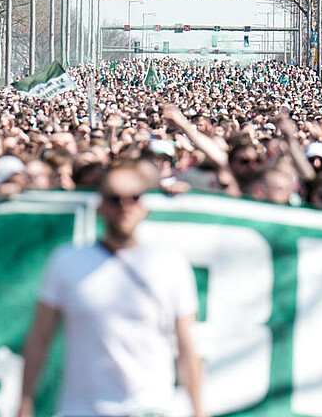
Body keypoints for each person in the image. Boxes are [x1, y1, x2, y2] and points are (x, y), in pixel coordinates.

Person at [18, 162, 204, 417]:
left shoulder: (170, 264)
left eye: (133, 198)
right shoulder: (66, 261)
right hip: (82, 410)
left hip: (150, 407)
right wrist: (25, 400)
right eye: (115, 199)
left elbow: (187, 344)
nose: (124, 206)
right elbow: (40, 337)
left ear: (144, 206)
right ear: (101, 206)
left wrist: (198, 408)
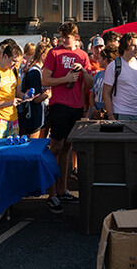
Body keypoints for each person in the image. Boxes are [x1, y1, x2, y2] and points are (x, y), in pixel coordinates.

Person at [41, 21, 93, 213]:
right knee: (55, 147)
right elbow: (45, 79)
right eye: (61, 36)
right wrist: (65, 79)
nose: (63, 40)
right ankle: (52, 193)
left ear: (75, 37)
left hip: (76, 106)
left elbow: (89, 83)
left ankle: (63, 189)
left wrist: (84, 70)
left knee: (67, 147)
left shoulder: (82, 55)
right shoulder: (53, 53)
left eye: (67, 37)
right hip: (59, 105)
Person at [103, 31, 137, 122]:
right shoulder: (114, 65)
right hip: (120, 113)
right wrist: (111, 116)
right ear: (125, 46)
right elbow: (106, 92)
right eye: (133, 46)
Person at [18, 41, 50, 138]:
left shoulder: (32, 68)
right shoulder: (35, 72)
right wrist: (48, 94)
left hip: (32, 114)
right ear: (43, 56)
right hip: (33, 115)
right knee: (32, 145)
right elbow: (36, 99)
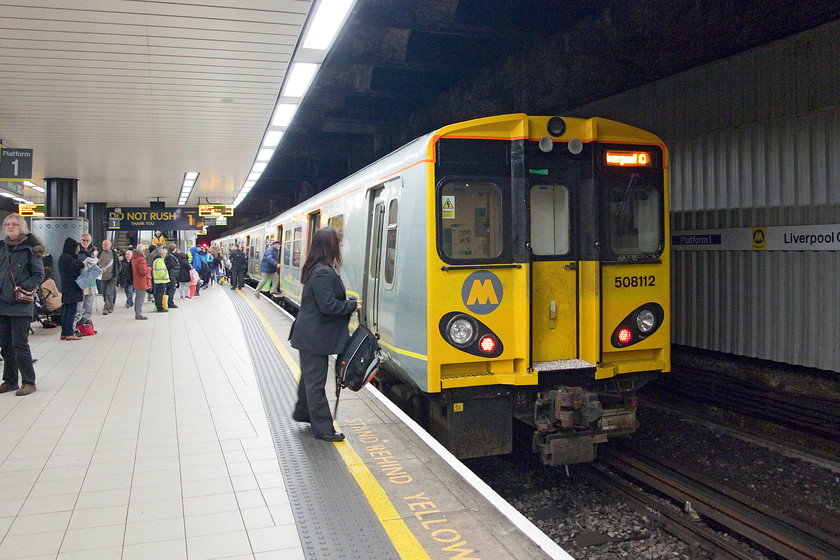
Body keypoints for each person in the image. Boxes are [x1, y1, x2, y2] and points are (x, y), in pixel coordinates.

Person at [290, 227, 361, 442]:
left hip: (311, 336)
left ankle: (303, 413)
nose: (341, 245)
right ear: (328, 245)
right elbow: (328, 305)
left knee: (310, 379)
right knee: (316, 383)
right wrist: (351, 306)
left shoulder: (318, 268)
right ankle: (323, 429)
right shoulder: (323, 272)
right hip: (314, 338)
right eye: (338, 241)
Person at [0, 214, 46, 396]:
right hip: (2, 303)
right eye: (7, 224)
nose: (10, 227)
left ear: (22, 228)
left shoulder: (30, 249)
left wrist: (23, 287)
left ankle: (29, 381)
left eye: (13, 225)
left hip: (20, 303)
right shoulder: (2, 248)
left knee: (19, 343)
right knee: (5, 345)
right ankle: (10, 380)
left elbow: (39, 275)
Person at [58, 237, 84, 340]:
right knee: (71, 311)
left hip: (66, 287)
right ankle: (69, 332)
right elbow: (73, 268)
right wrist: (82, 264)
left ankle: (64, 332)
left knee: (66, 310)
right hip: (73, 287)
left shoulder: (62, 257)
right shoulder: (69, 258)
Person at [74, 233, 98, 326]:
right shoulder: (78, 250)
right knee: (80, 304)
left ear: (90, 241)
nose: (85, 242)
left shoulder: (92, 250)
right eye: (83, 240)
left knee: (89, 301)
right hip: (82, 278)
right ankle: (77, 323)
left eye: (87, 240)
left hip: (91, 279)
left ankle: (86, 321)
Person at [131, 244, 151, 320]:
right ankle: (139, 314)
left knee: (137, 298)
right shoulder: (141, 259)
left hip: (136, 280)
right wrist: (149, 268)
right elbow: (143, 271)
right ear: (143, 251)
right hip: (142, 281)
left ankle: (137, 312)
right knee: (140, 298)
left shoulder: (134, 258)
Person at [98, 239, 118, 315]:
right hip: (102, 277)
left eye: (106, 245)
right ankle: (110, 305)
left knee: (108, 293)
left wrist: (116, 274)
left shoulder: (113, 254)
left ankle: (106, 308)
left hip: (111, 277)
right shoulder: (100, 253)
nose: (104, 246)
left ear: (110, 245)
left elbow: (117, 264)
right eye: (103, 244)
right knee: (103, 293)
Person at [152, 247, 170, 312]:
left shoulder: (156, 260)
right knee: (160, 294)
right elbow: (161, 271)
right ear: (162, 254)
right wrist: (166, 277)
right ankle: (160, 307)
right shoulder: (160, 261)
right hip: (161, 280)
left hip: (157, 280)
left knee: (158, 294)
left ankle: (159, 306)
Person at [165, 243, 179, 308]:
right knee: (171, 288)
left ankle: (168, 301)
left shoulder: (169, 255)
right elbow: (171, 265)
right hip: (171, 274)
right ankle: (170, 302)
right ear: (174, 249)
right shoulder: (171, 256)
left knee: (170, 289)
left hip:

Task brief
Report how many lines of the listing hold the string "wrist", giving only the number.

Exercise solution
12